Asymmetric numeral systems - entropy coding replacing Huffman and range coding

1 post / 0 new
Jarek Duda
Asymmetric numeral systems - entropy coding replacing Huffman and range coding

ANS is a new family of large alphabet accurate entropy coders (compression ratio like arithmetic coding), which offer many times better speeds than range coding - even faster than Huffman (PCS article).
The most interesting variants are:
- tANS (tabled) - decoding step is very similar to Huffman (no multiplication), but it can operate on fractional bits (no longer limited to probabilities being a power of 1/2), e.g. https://github.com/Cyan4973/FiniteStateEntropy
- tANS (range) - analogous to range coding, but using single multiplication per symbol instead of two, has single number state instead of two (perfect for SIMD), has more convenient frequency handling (perfect for adaptive coding), e.g.: https://github.com/rygorous/ryg_rans

Used for example in
- Apple LZFSE = Lempel-Ziv + Finite State Entropy (tANS) for iOS9 - 3x faster, better compression than zlib,
- CRAM 3.0 of European Bioinformatics Institute: http://www.htslib.org/benchmarks/CRAM.html
and many others like Oodle LZNA (rANS), lzturbo (tANS), zhuff (tANS), ZSTD (tANS), LZA (rANS): http://encode.ru/threads/2078-List-of-Asymmetric-Numeral-Systems-impleme...
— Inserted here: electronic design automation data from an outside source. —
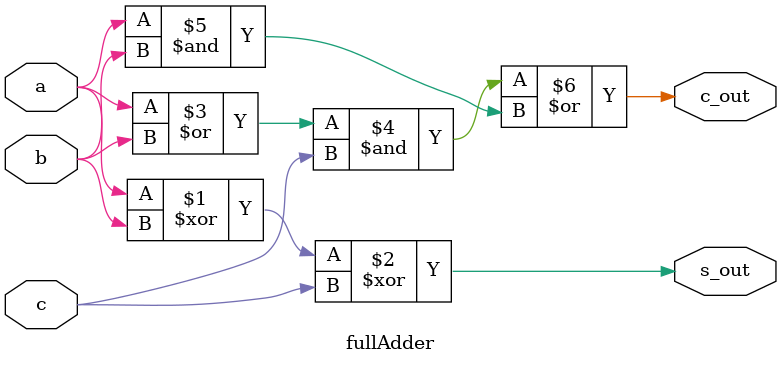
<source format=v>
module fullAdder(a, b, c, s_out, c_out);
	input a, b, c;
	output s_out, c_out; 
	
	assign s_out = a ^ b ^ c;
	assign c_out = ((a | b) & c) | (a & b);
endmodule

</source>
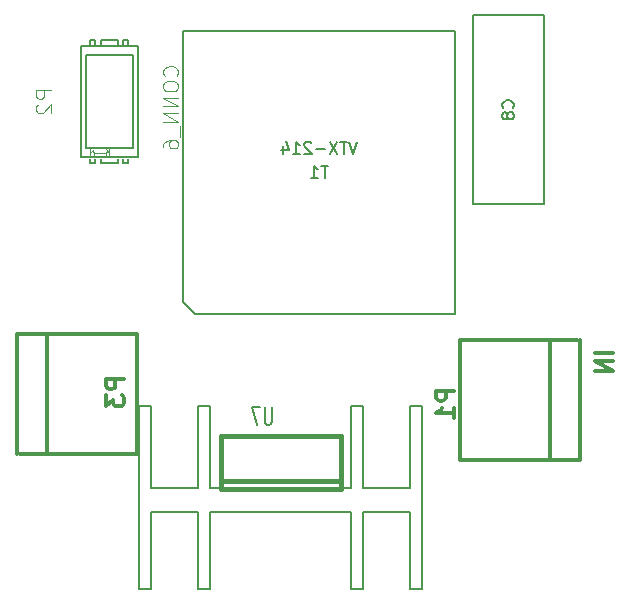
<source format=gbr>
G04 #@! TF.FileFunction,Legend,Bot*
%FSLAX46Y46*%
G04 Gerber Fmt 4.6, Leading zero omitted, Abs format (unit mm)*
G04 Created by KiCad (PCBNEW 4.0.2+dfsg1-stable) date dim. 11 sept. 2016 16:56:50 CEST*
%MOMM*%
G01*
G04 APERTURE LIST*
%ADD10C,0.150000*%
%ADD11C,0.381000*%
%ADD12C,0.304800*%
%ADD13C,0.203200*%
%ADD14C,0.101600*%
%ADD15C,0.088900*%
G04 APERTURE END LIST*
D10*
X62500000Y-90750000D02*
X61500000Y-90750000D01*
X61500000Y-90750000D02*
X61500000Y-84250000D01*
X61500000Y-84250000D02*
X57500000Y-84250000D01*
X57500000Y-84250000D02*
X57500000Y-90750000D01*
X57500000Y-90750000D02*
X56500000Y-90750000D01*
X56500000Y-90750000D02*
X56500000Y-75250000D01*
X56500000Y-75250000D02*
X57500000Y-75250000D01*
X57500000Y-75250000D02*
X57500000Y-82250000D01*
X57500000Y-82250000D02*
X61500000Y-82250000D01*
X61500000Y-82250000D02*
X61500000Y-75250000D01*
X61500000Y-75250000D02*
X62500000Y-75250000D01*
X62500000Y-75250000D02*
X62500000Y-82250000D01*
X80500000Y-75250000D02*
X80500000Y-90750000D01*
X80500000Y-90750000D02*
X79500000Y-90750000D01*
X79500000Y-90750000D02*
X79500000Y-84250000D01*
X79500000Y-84250000D02*
X75500000Y-84250000D01*
X75500000Y-84250000D02*
X75500000Y-90750000D01*
X75500000Y-90750000D02*
X74500000Y-90750000D01*
X74500000Y-90750000D02*
X74500000Y-84250000D01*
X74500000Y-84250000D02*
X62500000Y-84250000D01*
X62500000Y-84250000D02*
X62500000Y-90750000D01*
X62500000Y-82250000D02*
X74500000Y-82250000D01*
X74500000Y-75250000D02*
X74500000Y-82250000D01*
X74500000Y-75250000D02*
X75500000Y-75250000D01*
X75500000Y-82250000D02*
X75500000Y-75250000D01*
X75500000Y-82250000D02*
X79500000Y-82250000D01*
X79500000Y-75250000D02*
X79500000Y-82250000D01*
X79500000Y-75250000D02*
X80500000Y-75250000D01*
D11*
X63420000Y-81655000D02*
X63420000Y-82290000D01*
X63420000Y-82290000D02*
X73580000Y-82290000D01*
X73580000Y-82290000D02*
X73580000Y-81655000D01*
X63420000Y-77845000D02*
X63420000Y-81655000D01*
X63420000Y-81655000D02*
X73580000Y-81655000D01*
X73580000Y-81655000D02*
X73580000Y-77845000D01*
X73580000Y-77845000D02*
X63420000Y-77845000D01*
D12*
X46424000Y-79330000D02*
X56330000Y-79330000D01*
X56330000Y-69170000D02*
X46170000Y-69170000D01*
X48710000Y-69170000D02*
X48710000Y-79330000D01*
X56330000Y-69170000D02*
X56330000Y-79330000D01*
X46170000Y-79330000D02*
X46170000Y-69170000D01*
D10*
X83250000Y-43500000D02*
X83250000Y-67500000D01*
X60250000Y-66500000D02*
X60250000Y-43500000D01*
X83250000Y-67500000D02*
X61250000Y-67500000D01*
X61250000Y-67500000D02*
X60250000Y-66500000D01*
X60250000Y-43500000D02*
X83250000Y-43500000D01*
D13*
X55998980Y-45570620D02*
X52001020Y-45570620D01*
X52001020Y-45570620D02*
X52001020Y-53429380D01*
X52001020Y-53429380D02*
X55998980Y-53429380D01*
X55998980Y-53429380D02*
X55998980Y-45570620D01*
X56397760Y-44770520D02*
X51602240Y-44770520D01*
X51602240Y-44770520D02*
X51602240Y-54229480D01*
X51602240Y-54229480D02*
X56397760Y-54229480D01*
X56397760Y-54229480D02*
X56397760Y-44770520D01*
X53301500Y-54328540D02*
X53301500Y-54729860D01*
X53301500Y-54729860D02*
X54698500Y-54729860D01*
X54698500Y-54729860D02*
X54698500Y-54328540D01*
X52801120Y-54328540D02*
X52801120Y-54729860D01*
X52801120Y-54729860D02*
X52402340Y-54729860D01*
X52402340Y-54729860D02*
X52402340Y-54328540D01*
X55198880Y-54328540D02*
X55198880Y-54729860D01*
X55198880Y-54729860D02*
X55597660Y-54729860D01*
X55597660Y-54729860D02*
X55597660Y-54328540D01*
X52801120Y-44671460D02*
X52801120Y-44270140D01*
X52801120Y-44270140D02*
X52402340Y-44270140D01*
X52402340Y-44270140D02*
X52402340Y-44671460D01*
X55198880Y-44671460D02*
X55198880Y-44270140D01*
X55198880Y-44270140D02*
X55597660Y-44270140D01*
X55597660Y-44270140D02*
X55597660Y-44671460D01*
X53301500Y-44671460D02*
X53301500Y-44270140D01*
X53301500Y-44270140D02*
X54698500Y-44270140D01*
X54698500Y-44270140D02*
X54698500Y-44671460D01*
D14*
X52402340Y-53528440D02*
X52402340Y-53828160D01*
X52402340Y-53828160D02*
X52402340Y-54127880D01*
X54000000Y-53528440D02*
X54000000Y-53828160D01*
X54000000Y-53828160D02*
X54000000Y-54127880D01*
X52702060Y-54127880D02*
X52702060Y-53828160D01*
X52702060Y-53828160D02*
X53700280Y-53828160D01*
X53700280Y-53828160D02*
X53700280Y-54127880D01*
X52702060Y-53528440D02*
X52402340Y-53828160D01*
X53700280Y-53528440D02*
X54000000Y-53828160D01*
X52600460Y-53729100D02*
X52702060Y-53828160D01*
X53801880Y-53729100D02*
X53700280Y-53828160D01*
D10*
X90800000Y-58200000D02*
X90800000Y-42200000D01*
X90800000Y-42200000D02*
X84800000Y-42200000D01*
X84800000Y-42200000D02*
X84800000Y-58200000D01*
X84800000Y-58200000D02*
X90800000Y-58200000D01*
D12*
X93576000Y-69670000D02*
X83670000Y-69670000D01*
X83670000Y-79830000D02*
X93830000Y-79830000D01*
X91290000Y-79830000D02*
X91290000Y-69670000D01*
X83670000Y-79830000D02*
X83670000Y-69670000D01*
X93830000Y-69670000D02*
X93830000Y-79830000D01*
D13*
X67750095Y-75359429D02*
X67750095Y-76593143D01*
X67701714Y-76738286D01*
X67653333Y-76810857D01*
X67556571Y-76883429D01*
X67363048Y-76883429D01*
X67266286Y-76810857D01*
X67217905Y-76738286D01*
X67169524Y-76593143D01*
X67169524Y-75359429D01*
X66782476Y-75359429D02*
X66105143Y-75359429D01*
X66540571Y-76883429D01*
D12*
X55241429Y-72998143D02*
X53717429Y-72998143D01*
X53717429Y-73578715D01*
X53790000Y-73723857D01*
X53862571Y-73796429D01*
X54007714Y-73869000D01*
X54225429Y-73869000D01*
X54370571Y-73796429D01*
X54443143Y-73723857D01*
X54515714Y-73578715D01*
X54515714Y-72998143D01*
X53717429Y-74377000D02*
X53717429Y-75320429D01*
X54298000Y-74812429D01*
X54298000Y-75030143D01*
X54370571Y-75175286D01*
X54443143Y-75247857D01*
X54588286Y-75320429D01*
X54951143Y-75320429D01*
X55096286Y-75247857D01*
X55168857Y-75175286D01*
X55241429Y-75030143D01*
X55241429Y-74594715D01*
X55168857Y-74449572D01*
X55096286Y-74377000D01*
D10*
X72511905Y-54952381D02*
X71940476Y-54952381D01*
X72226191Y-55952381D02*
X72226191Y-54952381D01*
X71083333Y-55952381D02*
X71654762Y-55952381D01*
X71369048Y-55952381D02*
X71369048Y-54952381D01*
X71464286Y-55095238D01*
X71559524Y-55190476D01*
X71654762Y-55238095D01*
X74988095Y-52920381D02*
X74654762Y-53920381D01*
X74321428Y-52920381D01*
X74130952Y-52920381D02*
X73559523Y-52920381D01*
X73845238Y-53920381D02*
X73845238Y-52920381D01*
X73321428Y-52920381D02*
X72654761Y-53920381D01*
X72654761Y-52920381D02*
X73321428Y-53920381D01*
X72273809Y-53539429D02*
X71511904Y-53539429D01*
X71083333Y-53015619D02*
X71035714Y-52968000D01*
X70940476Y-52920381D01*
X70702380Y-52920381D01*
X70607142Y-52968000D01*
X70559523Y-53015619D01*
X70511904Y-53110857D01*
X70511904Y-53206095D01*
X70559523Y-53348952D01*
X71130952Y-53920381D01*
X70511904Y-53920381D01*
X69559523Y-53920381D02*
X70130952Y-53920381D01*
X69845238Y-53920381D02*
X69845238Y-52920381D01*
X69940476Y-53063238D01*
X70035714Y-53158476D01*
X70130952Y-53206095D01*
X68702380Y-53253714D02*
X68702380Y-53920381D01*
X68940476Y-52872762D02*
X69178571Y-53587048D01*
X68559523Y-53587048D01*
D15*
X49074524Y-48562619D02*
X47804524Y-48562619D01*
X47804524Y-49046428D01*
X47865000Y-49167381D01*
X47925476Y-49227857D01*
X48046429Y-49288333D01*
X48227857Y-49288333D01*
X48348810Y-49227857D01*
X48409286Y-49167381D01*
X48469762Y-49046428D01*
X48469762Y-48562619D01*
X47925476Y-49772143D02*
X47865000Y-49832619D01*
X47804524Y-49953571D01*
X47804524Y-50255952D01*
X47865000Y-50376905D01*
X47925476Y-50437381D01*
X48046429Y-50497857D01*
X48167381Y-50497857D01*
X48348810Y-50437381D01*
X49074524Y-49711667D01*
X49074524Y-50497857D01*
X59703571Y-47308810D02*
X59764048Y-47248334D01*
X59824524Y-47066905D01*
X59824524Y-46945953D01*
X59764048Y-46764525D01*
X59643095Y-46643572D01*
X59522143Y-46583096D01*
X59280238Y-46522620D01*
X59098810Y-46522620D01*
X58856905Y-46583096D01*
X58735952Y-46643572D01*
X58615000Y-46764525D01*
X58554524Y-46945953D01*
X58554524Y-47066905D01*
X58615000Y-47248334D01*
X58675476Y-47308810D01*
X58554524Y-48095001D02*
X58554524Y-48336905D01*
X58615000Y-48457858D01*
X58735952Y-48578810D01*
X58977857Y-48639286D01*
X59401190Y-48639286D01*
X59643095Y-48578810D01*
X59764048Y-48457858D01*
X59824524Y-48336905D01*
X59824524Y-48095001D01*
X59764048Y-47974048D01*
X59643095Y-47853096D01*
X59401190Y-47792620D01*
X58977857Y-47792620D01*
X58735952Y-47853096D01*
X58615000Y-47974048D01*
X58554524Y-48095001D01*
X59824524Y-49183572D02*
X58554524Y-49183572D01*
X59824524Y-49909286D01*
X58554524Y-49909286D01*
X59824524Y-50514048D02*
X58554524Y-50514048D01*
X59824524Y-51239762D01*
X58554524Y-51239762D01*
X59945476Y-51542143D02*
X59945476Y-52509762D01*
X58554524Y-53356429D02*
X58554524Y-53114524D01*
X58615000Y-52993572D01*
X58675476Y-52933095D01*
X58856905Y-52812143D01*
X59098810Y-52751667D01*
X59582619Y-52751667D01*
X59703571Y-52812143D01*
X59764048Y-52872619D01*
X59824524Y-52993572D01*
X59824524Y-53235476D01*
X59764048Y-53356429D01*
X59703571Y-53416905D01*
X59582619Y-53477381D01*
X59280238Y-53477381D01*
X59159286Y-53416905D01*
X59098810Y-53356429D01*
X59038333Y-53235476D01*
X59038333Y-52993572D01*
X59098810Y-52872619D01*
X59159286Y-52812143D01*
X59280238Y-52751667D01*
D13*
X88162857Y-50030667D02*
X88211238Y-49982286D01*
X88259619Y-49837143D01*
X88259619Y-49740381D01*
X88211238Y-49595239D01*
X88114476Y-49498477D01*
X88017714Y-49450096D01*
X87824190Y-49401715D01*
X87679048Y-49401715D01*
X87485524Y-49450096D01*
X87388762Y-49498477D01*
X87292000Y-49595239D01*
X87243619Y-49740381D01*
X87243619Y-49837143D01*
X87292000Y-49982286D01*
X87340381Y-50030667D01*
X87679048Y-50611239D02*
X87630667Y-50514477D01*
X87582286Y-50466096D01*
X87485524Y-50417715D01*
X87437143Y-50417715D01*
X87340381Y-50466096D01*
X87292000Y-50514477D01*
X87243619Y-50611239D01*
X87243619Y-50804762D01*
X87292000Y-50901524D01*
X87340381Y-50949905D01*
X87437143Y-50998286D01*
X87485524Y-50998286D01*
X87582286Y-50949905D01*
X87630667Y-50901524D01*
X87679048Y-50804762D01*
X87679048Y-50611239D01*
X87727429Y-50514477D01*
X87775810Y-50466096D01*
X87872571Y-50417715D01*
X88066095Y-50417715D01*
X88162857Y-50466096D01*
X88211238Y-50514477D01*
X88259619Y-50611239D01*
X88259619Y-50804762D01*
X88211238Y-50901524D01*
X88162857Y-50949905D01*
X88066095Y-50998286D01*
X87872571Y-50998286D01*
X87775810Y-50949905D01*
X87727429Y-50901524D01*
X87679048Y-50804762D01*
D12*
X83217429Y-73987143D02*
X81693429Y-73987143D01*
X81693429Y-74567715D01*
X81766000Y-74712857D01*
X81838571Y-74785429D01*
X81983714Y-74858000D01*
X82201429Y-74858000D01*
X82346571Y-74785429D01*
X82419143Y-74712857D01*
X82491714Y-74567715D01*
X82491714Y-73987143D01*
X83217429Y-76309429D02*
X83217429Y-75438572D01*
X83217429Y-75874000D02*
X81693429Y-75874000D01*
X81911143Y-75728857D01*
X82056286Y-75583715D01*
X82128857Y-75438572D01*
X96679429Y-70757715D02*
X95155429Y-70757715D01*
X96679429Y-71483429D02*
X95155429Y-71483429D01*
X96679429Y-72354286D01*
X95155429Y-72354286D01*
M02*

</source>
Here are some compressed sizes, decoding, encoding times (ns/byte) for enwiki8 from http://mattmahoney.net/dc/text.html :
LZA 0.82b –mx9 –b7 –h7 26,396,613 449 9.7
lzturbo 1.2 –39 –b24 26,915,461 582 2.8
WinRAR 5.00 –ma5 –m5 27,835,431 1004 31
WinRAR 5.00 –ma5 –m2 29,758,785 228 30
lzturbo 1.2 –32 30,979,376 19 2.7
zhuff 0.97 –c2 34,907,478 24 3.5
gzip 1.3.5 –9 36,445,248 101 17
pkzip 2.0.4 –ex 36,556,552 171 50
ZSTD 0.0.1 40,024,854 7.7 3.8
WinRAR 5.00 –ma5 –m1 40,565,268 54 31
All these compressors can be downloaded, ZSTD is open source ( https://github.com/Cyan4973/zstd ).

ANS (especially tANS) could be also used in FPGA or ASIC as cheap better ratio replacement for prefix codes - I wanted to propose a discussion about possibilities of using it to improve some current telecommunication protocols?